作業内容: ハンノキ林の文章の「集落の奥から谷戸に向かう道」で始まり「るような湿地は見当たらない。」で終わる部分を、「水田」を「田んぼ」に置き換えて書き直せ。

═════ 提示文 ═════

ハンノキ林の宝石

2008.Jun.14

6月も中旬に入り、平地ではクリの花が最盛期を迎えている。

先週から狙っているミドリシジミも、おそらく発生が始まった頃だろう。この前の場所ではハンノキの本数が少なく生息は難しいように思えたので、今度は別の場所でハンノキ林を探すことにする。

ネット上で情報収集していると、「神戸市北区」で近年撮影された写真が目にとまった。「北区」といっても広大な面積があり、徒歩で回るにはとても無理。地形図、航空写真と照らし合わせて環境をイメージしながら、ここぞという場所を絞り込む。湿地がたくさんあって、ハンノキもありそうな理想的な場所。

しかし、さらに調べてみると、残念な事実が判明。どうもそのエリアは諸事情により、最近になって立入禁止となったらしい。せっかくの休日に後ろめたい気持ちで採集するのは嫌である。

地図を見ると、そのエリアの周辺にも小規模ながら良さそうな谷戸がいくつかある。

大規模な安定した生息地と、そのまわりにある小規模な谷戸

近くに安定した発生地があるならば、小さな谷戸でもハンノキさえあれば生息している可能性が高いことだろう。大規模な生息地から溢れた個体が、周辺の谷戸に飛んできて定着するだろうから。

周りの谷戸は自由に出入りできるようなので、今回の探索場所はそこに決定。一応、下見なのだが、もしかしたら発生初期の新鮮な個体に出会えるかもしれない。


先週と同じように身支度を整えて、自宅を出発。今日は北を目指して電車に乗って移動。

駅を降りると、同じ神戸市とは思えないような懐かしい風景が広がっている。駅員はいないし、線路は単線だし、目の前は山。学部時代に採集で訪れた山梨県の風景にちょっと似ているなと思いながら、狙いを定めた谷戸の入口へ進んでいく。


集落の奥から谷戸に向かう道

薄暗い植林の中、川沿いに道が通っている。この先で谷戸がいくつかに分かれているので、とにかく1本ずつ入ってハンノキを探す。

ひとつめの谷戸に到着。ため池が上下に2個あり、その間に水田が広がっているはずなのだが・・・・・

実際は水田はなく、畑になっていた。昔は立派な水田だったろうに・・・・。谷戸の傾斜が思ったよりきつくて、ハンノキが生えるような湿地は見当たらない。

谷戸の外れにはクリの木が1本だけ生えている。まだ8時半、ちょっと早めだがせっかくなので、長竿を伸ばして掬ってみる。

═════ 提供データ ═════

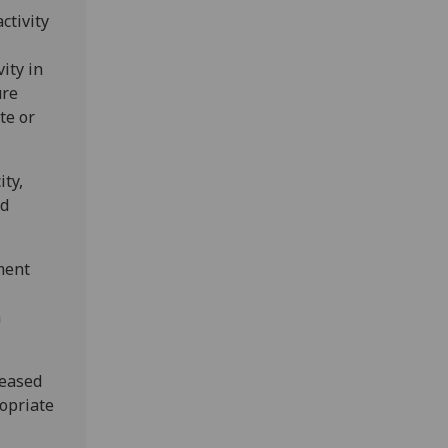
ctivity
ity in
ure
te or
ity,
nd
ment
h
reased
ropriate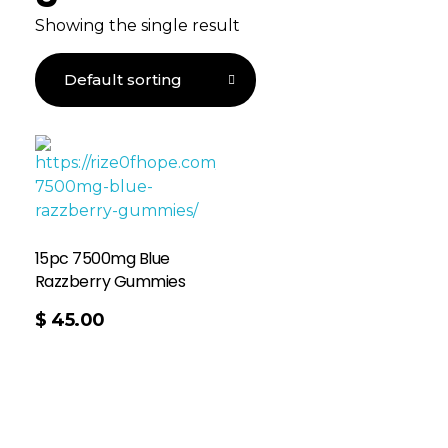
Showing the single result
15pc 7500mg Blue
Razzberry Gummies
$
45.00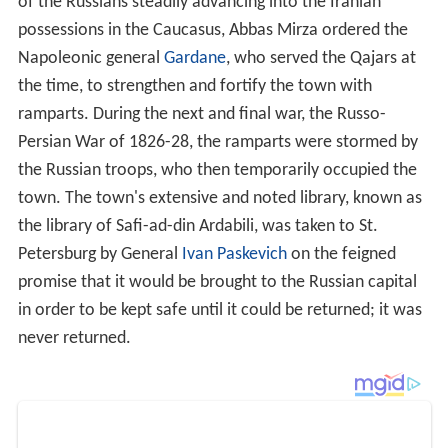
in order to be kept safe until it could be returned; it was
never returned.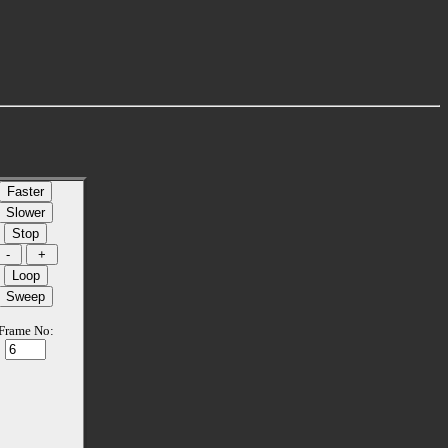
Frame No: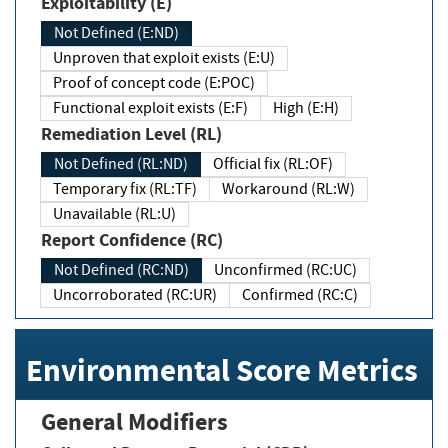
Exploitability (E)
Not Defined (E:ND)
Unproven that exploit exists (E:U)
Proof of concept code (E:POC)
Functional exploit exists (E:F)
High (E:H)
Remediation Level (RL)
Not Defined (RL:ND)
Official fix (RL:OF)
Temporary fix (RL:TF)
Workaround (RL:W)
Unavailable (RL:U)
Report Confidence (RC)
Not Defined (RC:ND)
Unconfirmed (RC:UC)
Uncorroborated (RC:UR)
Confirmed (RC:C)
Environmental Score Metrics
General Modifiers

═════

完成解答:
集落の奥から谷戸に向かう道

薄暗い植林の中、川沿いに道が通っている。この先で谷戸がいくつかに分かれているので、とにかく1本ずつ入ってハンノキを探す。

ひとつめの谷戸に到着。ため池が上下に2個あり、その間に田んぼが広がっているはずなのだが・・・・・

実際は田んぼはなく、畑になっていた。昔は立派な田んぼだったろうに・・・・。谷戸の傾斜が思ったよりきつくて、ハンノキが生えるような湿地は見当たらない。